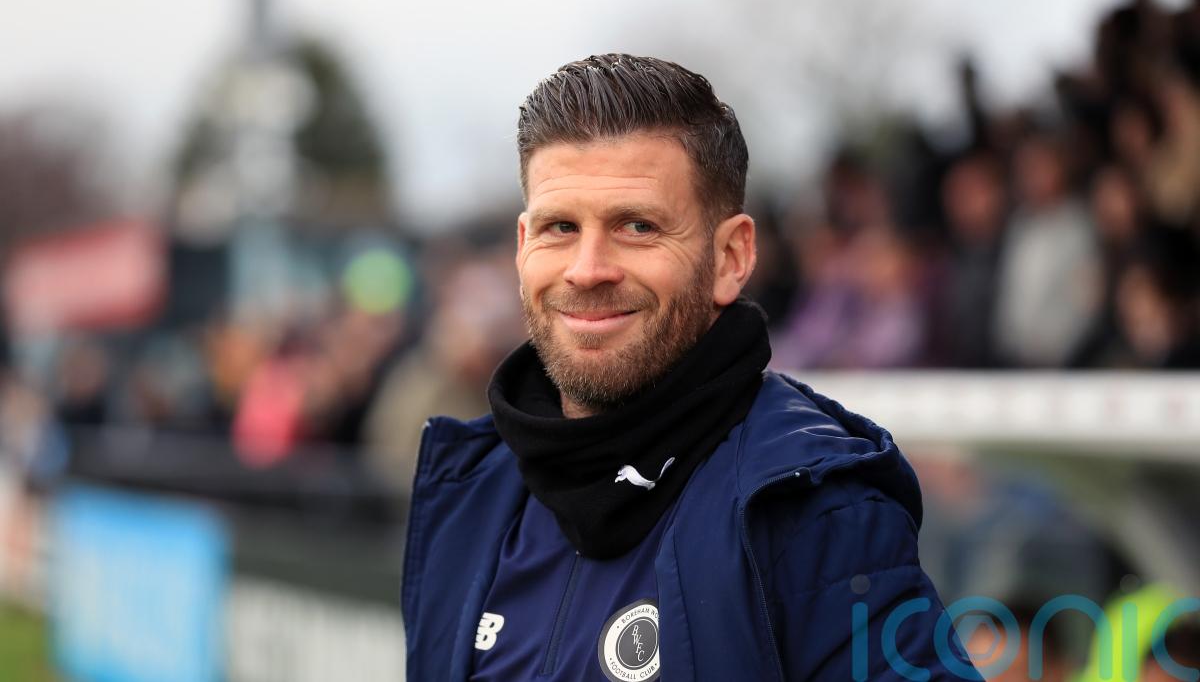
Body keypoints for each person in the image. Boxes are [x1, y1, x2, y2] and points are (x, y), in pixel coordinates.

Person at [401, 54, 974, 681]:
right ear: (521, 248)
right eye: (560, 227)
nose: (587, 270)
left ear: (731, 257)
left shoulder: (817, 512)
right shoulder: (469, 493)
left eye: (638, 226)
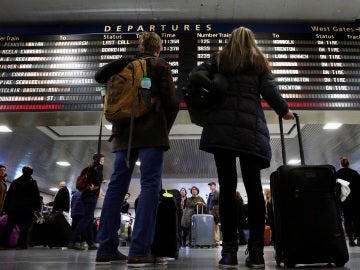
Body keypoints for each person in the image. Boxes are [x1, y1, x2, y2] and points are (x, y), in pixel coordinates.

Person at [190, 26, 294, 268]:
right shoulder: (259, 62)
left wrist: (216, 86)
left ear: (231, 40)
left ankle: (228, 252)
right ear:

◇ ◇ ◇

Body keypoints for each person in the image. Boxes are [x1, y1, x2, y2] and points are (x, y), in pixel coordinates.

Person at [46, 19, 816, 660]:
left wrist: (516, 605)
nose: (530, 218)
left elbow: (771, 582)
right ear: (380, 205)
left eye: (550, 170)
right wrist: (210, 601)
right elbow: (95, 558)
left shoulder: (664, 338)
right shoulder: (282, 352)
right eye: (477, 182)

◇ ◇ ◇

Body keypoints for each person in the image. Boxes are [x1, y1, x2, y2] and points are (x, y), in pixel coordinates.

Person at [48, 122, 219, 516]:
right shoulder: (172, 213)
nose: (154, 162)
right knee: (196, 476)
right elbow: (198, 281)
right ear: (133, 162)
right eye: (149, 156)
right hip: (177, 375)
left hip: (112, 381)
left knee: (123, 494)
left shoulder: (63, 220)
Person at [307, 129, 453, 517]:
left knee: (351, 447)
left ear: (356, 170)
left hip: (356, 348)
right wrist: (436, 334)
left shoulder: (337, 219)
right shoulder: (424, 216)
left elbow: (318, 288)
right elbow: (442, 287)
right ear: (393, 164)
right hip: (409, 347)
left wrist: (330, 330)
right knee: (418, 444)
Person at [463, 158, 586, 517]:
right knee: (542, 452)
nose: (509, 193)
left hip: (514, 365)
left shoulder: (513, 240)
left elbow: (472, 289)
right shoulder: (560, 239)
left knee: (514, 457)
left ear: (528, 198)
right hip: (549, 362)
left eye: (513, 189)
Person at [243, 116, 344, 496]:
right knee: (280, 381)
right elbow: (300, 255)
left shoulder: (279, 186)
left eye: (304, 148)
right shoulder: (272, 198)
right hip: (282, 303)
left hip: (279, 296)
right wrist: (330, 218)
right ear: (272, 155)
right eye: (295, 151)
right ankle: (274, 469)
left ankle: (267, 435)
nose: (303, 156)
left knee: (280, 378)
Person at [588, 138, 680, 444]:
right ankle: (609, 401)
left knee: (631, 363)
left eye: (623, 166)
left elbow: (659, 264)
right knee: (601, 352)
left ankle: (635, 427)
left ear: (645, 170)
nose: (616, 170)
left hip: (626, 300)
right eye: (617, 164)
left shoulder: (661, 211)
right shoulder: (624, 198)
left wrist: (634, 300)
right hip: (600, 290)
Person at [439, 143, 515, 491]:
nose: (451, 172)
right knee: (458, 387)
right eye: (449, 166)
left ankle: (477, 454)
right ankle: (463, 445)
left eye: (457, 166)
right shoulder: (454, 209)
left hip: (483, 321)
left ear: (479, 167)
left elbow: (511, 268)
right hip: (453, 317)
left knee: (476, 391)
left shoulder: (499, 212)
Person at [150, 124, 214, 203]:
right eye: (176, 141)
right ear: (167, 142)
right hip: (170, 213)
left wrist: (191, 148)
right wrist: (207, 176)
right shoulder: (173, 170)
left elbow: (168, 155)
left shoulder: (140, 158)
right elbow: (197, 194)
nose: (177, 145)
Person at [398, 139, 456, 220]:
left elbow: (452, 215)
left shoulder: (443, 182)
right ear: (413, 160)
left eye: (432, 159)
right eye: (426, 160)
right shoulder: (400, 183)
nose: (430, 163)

◇ ◇ ◇

- [WORK REQUIRED] From the material above, copy exactly the lines between the line holding "left ear: (528, 198)" and the line holding "left shoulder: (499, 212)", inclusive, and only those.

- [SOLUTION TO THIS TASK]
left ear: (528, 198)
right hip: (549, 362)
left eye: (513, 189)
Person at [243, 116, 344, 496]:
right knee: (280, 381)
right elbow: (300, 255)
left shoulder: (279, 186)
left eye: (304, 148)
right shoulder: (272, 198)
right hip: (282, 303)
left hip: (279, 296)
right wrist: (330, 218)
right ear: (272, 155)
right eye: (295, 151)
right ankle: (274, 469)
left ankle: (267, 435)
nose: (303, 156)
left knee: (280, 378)
Person at [588, 138, 680, 444]:
right ankle: (609, 401)
left knee: (631, 363)
left eye: (623, 166)
left elbow: (659, 264)
right knee: (601, 352)
left ankle: (635, 427)
left ear: (645, 170)
nose: (616, 170)
left hip: (626, 300)
right eye: (617, 164)
left shoulder: (661, 211)
right shoulder: (624, 198)
left wrist: (634, 300)
right hip: (600, 290)
Person at [439, 143, 515, 491]:
nose: (451, 172)
right knee: (458, 387)
right eye: (449, 166)
left ankle: (477, 454)
right ankle: (463, 445)
left eye: (457, 166)
right shoulder: (454, 209)
left hip: (483, 321)
left ear: (479, 167)
left elbow: (511, 268)
right hip: (453, 317)
left knee: (476, 391)
left shoulder: (499, 212)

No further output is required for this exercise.